§ **TASK REQUIREMENTS**
Return, from the listing below, each line where the word "policy" appears.

::::

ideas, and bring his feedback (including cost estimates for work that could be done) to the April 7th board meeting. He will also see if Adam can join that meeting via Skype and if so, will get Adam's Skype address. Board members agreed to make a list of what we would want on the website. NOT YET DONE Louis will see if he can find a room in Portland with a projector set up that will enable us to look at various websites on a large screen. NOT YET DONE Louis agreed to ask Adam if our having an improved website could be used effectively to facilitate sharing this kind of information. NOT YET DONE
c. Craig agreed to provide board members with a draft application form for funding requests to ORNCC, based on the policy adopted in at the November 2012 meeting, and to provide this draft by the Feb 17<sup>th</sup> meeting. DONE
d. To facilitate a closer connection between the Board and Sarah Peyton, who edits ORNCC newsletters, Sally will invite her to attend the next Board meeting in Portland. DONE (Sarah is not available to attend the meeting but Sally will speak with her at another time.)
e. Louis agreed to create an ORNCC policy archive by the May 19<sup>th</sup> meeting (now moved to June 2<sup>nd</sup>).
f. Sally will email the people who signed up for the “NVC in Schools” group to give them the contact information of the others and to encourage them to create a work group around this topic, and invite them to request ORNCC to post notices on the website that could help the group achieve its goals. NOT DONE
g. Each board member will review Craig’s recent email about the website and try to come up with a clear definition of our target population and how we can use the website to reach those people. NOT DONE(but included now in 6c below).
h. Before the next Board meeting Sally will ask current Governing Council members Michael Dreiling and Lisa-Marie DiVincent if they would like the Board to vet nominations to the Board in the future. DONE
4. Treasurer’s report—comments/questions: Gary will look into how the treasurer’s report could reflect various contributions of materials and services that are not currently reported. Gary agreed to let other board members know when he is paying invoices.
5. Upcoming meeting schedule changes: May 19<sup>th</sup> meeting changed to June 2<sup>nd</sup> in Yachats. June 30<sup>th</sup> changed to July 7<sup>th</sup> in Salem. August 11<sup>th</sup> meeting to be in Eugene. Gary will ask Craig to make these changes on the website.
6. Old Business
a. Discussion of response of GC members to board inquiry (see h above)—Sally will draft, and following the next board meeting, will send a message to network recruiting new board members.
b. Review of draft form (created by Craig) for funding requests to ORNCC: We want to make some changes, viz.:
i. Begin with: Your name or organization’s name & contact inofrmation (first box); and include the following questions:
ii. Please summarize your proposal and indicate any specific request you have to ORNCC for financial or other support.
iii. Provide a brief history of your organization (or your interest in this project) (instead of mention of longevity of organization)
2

::::

§ **FINAL ANSWER**
c. Craig agreed to provide board members with a draft application form for funding requests to ORNCC, based on the policy adopted in at the November 2012 meeting, and to provide this draft by the Feb 17<sup>th</sup> meeting. DONE
e. Louis agreed to create an ORNCC policy archive by the May 19<sup>th</sup> meeting (now moved to June 2<sup>nd</sup>).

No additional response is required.